Work item
From the line with "focal_mm: 2.22" through the last line of the records below, both ends included, transcribe only those lines, exactly, and omit the pictures.

Records
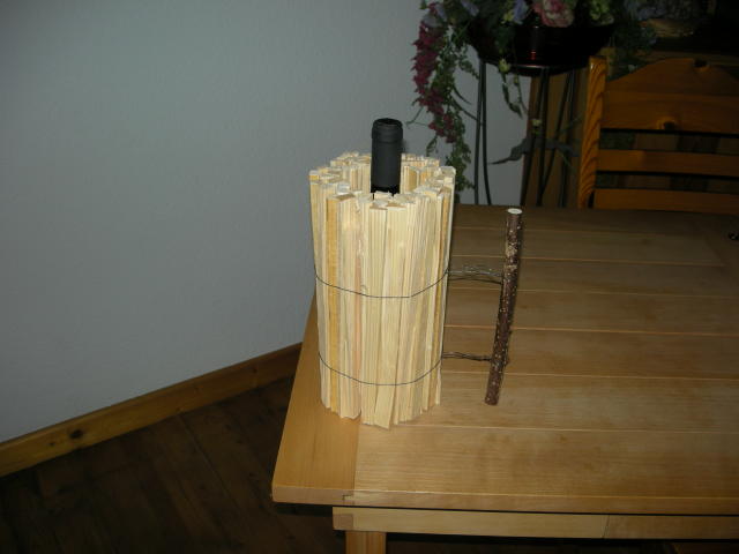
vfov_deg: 40.7
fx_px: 747
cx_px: 370
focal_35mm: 35
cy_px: 277
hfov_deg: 52.6
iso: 50
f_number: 2.8
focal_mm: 5.7
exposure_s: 1/60
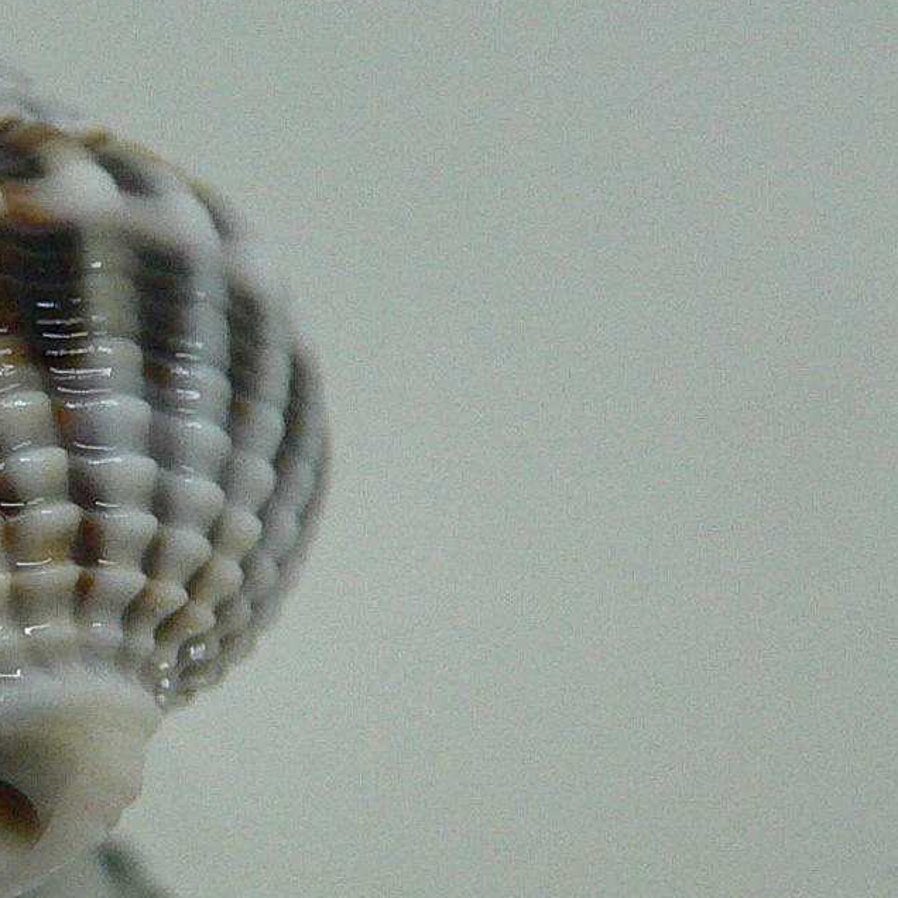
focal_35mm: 98
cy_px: 599
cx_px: -72
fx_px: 2876
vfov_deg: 17.7
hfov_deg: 17.2
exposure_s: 1/60
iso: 200
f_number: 2.8
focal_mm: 4.6
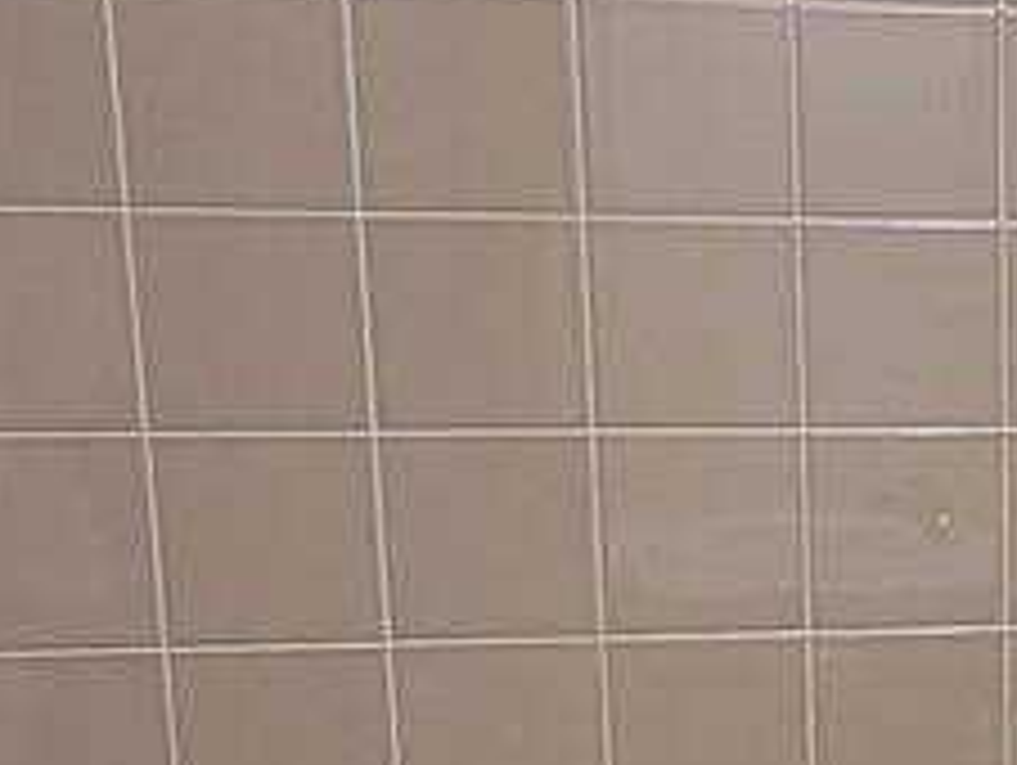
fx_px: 2706
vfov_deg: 15.5
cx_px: 1350
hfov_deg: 19.5
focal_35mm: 92
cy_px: 904
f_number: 2.2
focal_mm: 2.2
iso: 80
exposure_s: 1/60
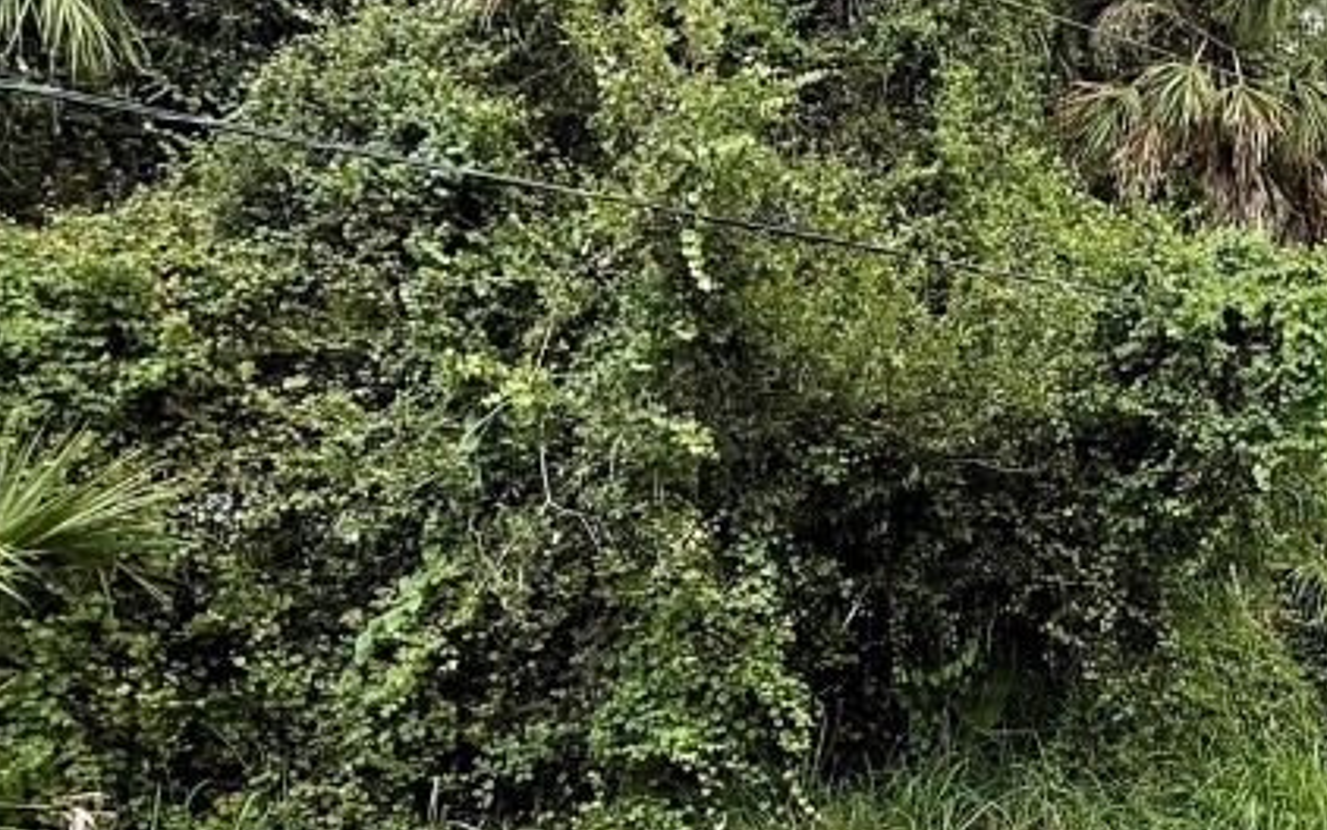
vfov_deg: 35.2
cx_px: 1248
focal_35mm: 36
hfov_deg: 47.2
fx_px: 1302
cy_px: 519
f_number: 2.2
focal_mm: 2.22
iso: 64
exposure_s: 1/211
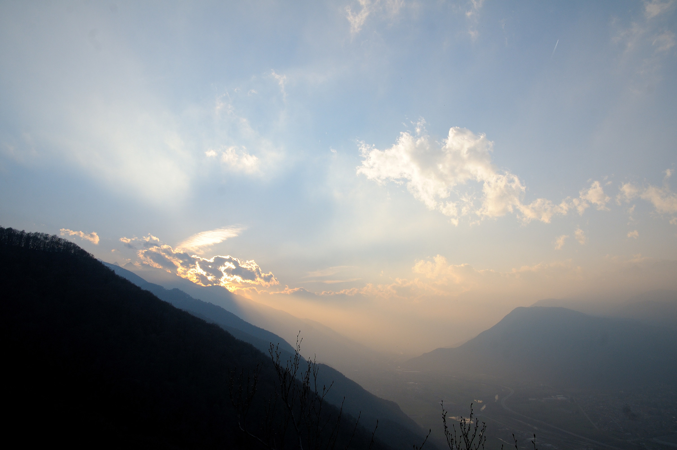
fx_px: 451
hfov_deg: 73.8
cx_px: 338
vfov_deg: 53.0
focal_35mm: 24
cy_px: 225
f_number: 9
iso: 250
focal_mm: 16
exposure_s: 1/400
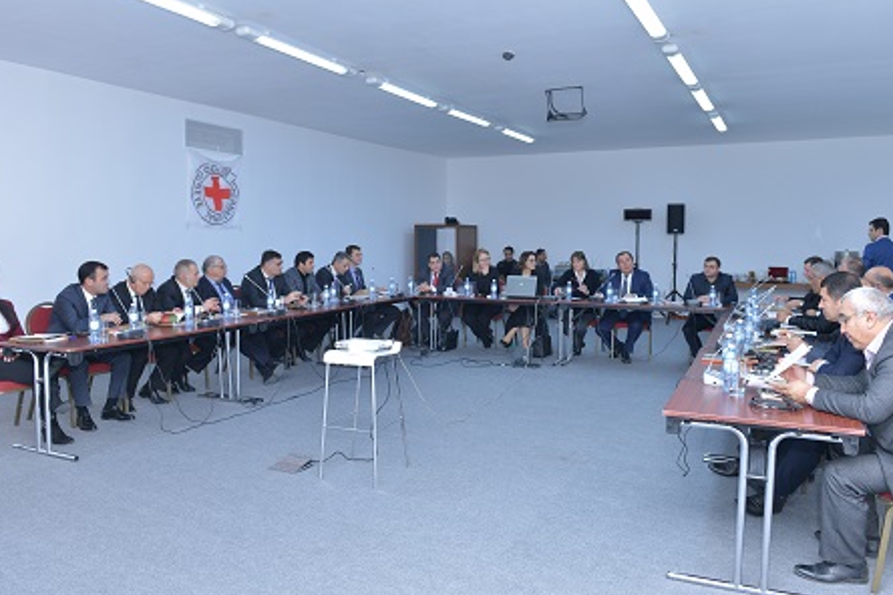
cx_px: 459
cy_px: 296
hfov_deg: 67.4
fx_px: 670
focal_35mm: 27
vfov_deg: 47.9
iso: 800
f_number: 5.6
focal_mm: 24
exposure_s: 1/80
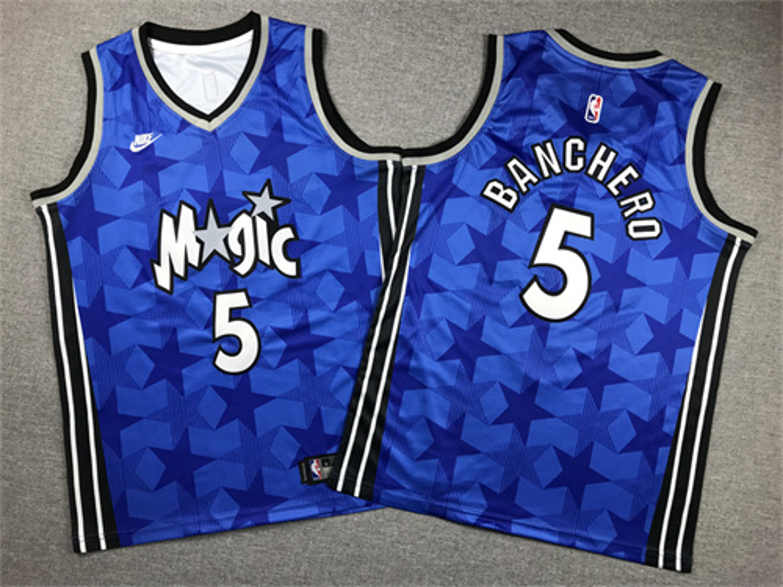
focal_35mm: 28
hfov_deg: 63.4
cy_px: 294
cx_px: 392
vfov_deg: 49.7
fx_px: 633
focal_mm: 3.99
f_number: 1.8
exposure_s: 1/100
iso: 40
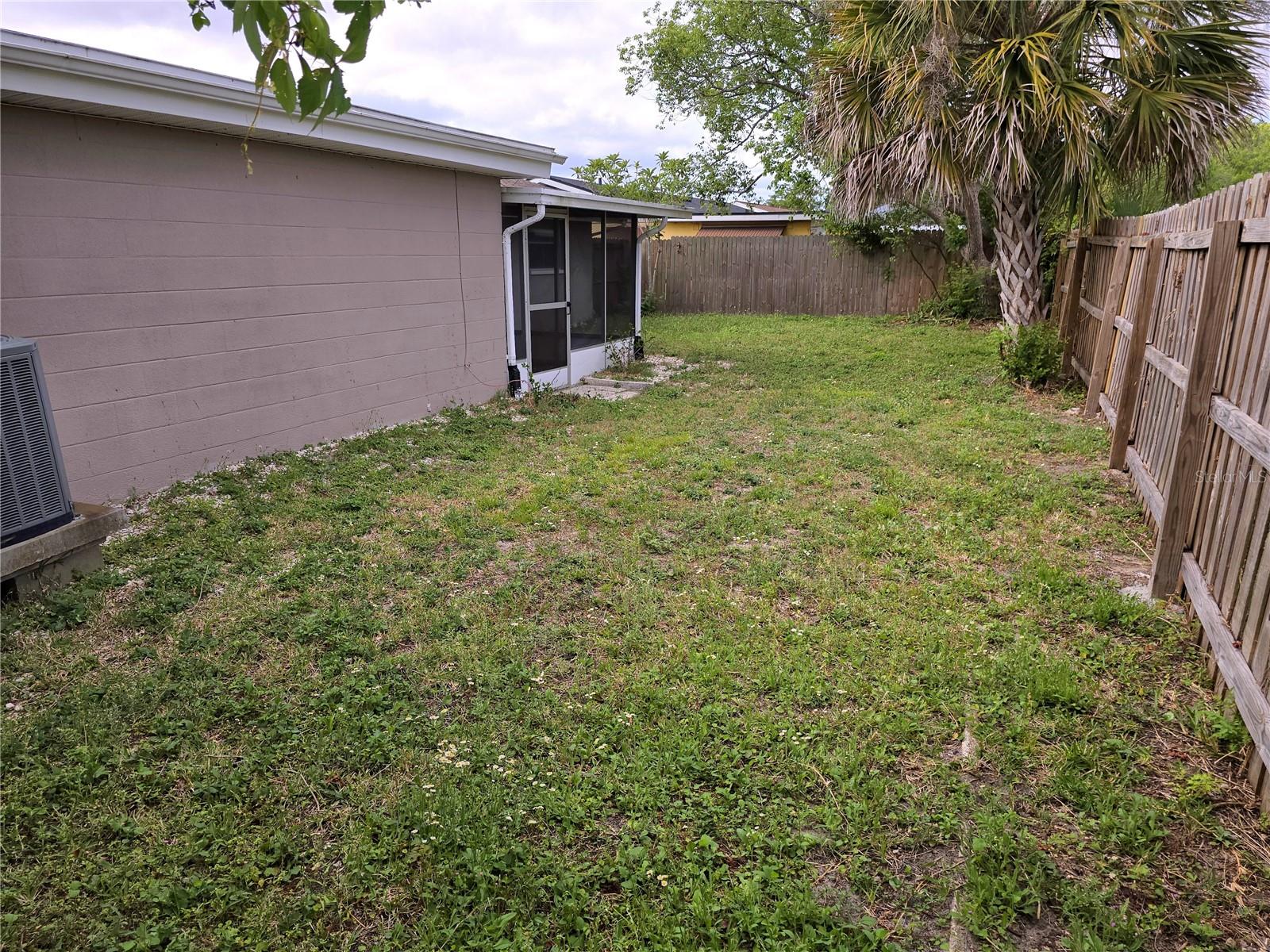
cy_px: 476
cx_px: 635
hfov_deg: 73.9
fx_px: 844
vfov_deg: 58.9
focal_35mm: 23
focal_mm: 6.3
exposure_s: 1/492
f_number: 1.7
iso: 12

Completed exercise
focal_mm: 2.22
iso: 64
exposure_s: 1/211
fx_px: 451
hfov_deg: 73.8
cx_px: 338
vfov_deg: 53.0
focal_35mm: 24
cy_px: 225
f_number: 9
iso: 250
focal_mm: 16
exposure_s: 1/400
cx_px: 459
cy_px: 296
hfov_deg: 67.4
fx_px: 670
focal_35mm: 27
vfov_deg: 47.9
iso: 800
f_number: 5.6
focal_mm: 24
exposure_s: 1/80
focal_35mm: 28
hfov_deg: 63.4
cy_px: 294
cx_px: 392
vfov_deg: 49.7
fx_px: 633
focal_mm: 3.99
f_number: 1.8
exposure_s: 1/100
iso: 40
cy_px: 476
cx_px: 635
hfov_deg: 73.9
fx_px: 844
vfov_deg: 58.9
focal_35mm: 23
focal_mm: 6.3
exposure_s: 1/492
f_number: 1.7
iso: 12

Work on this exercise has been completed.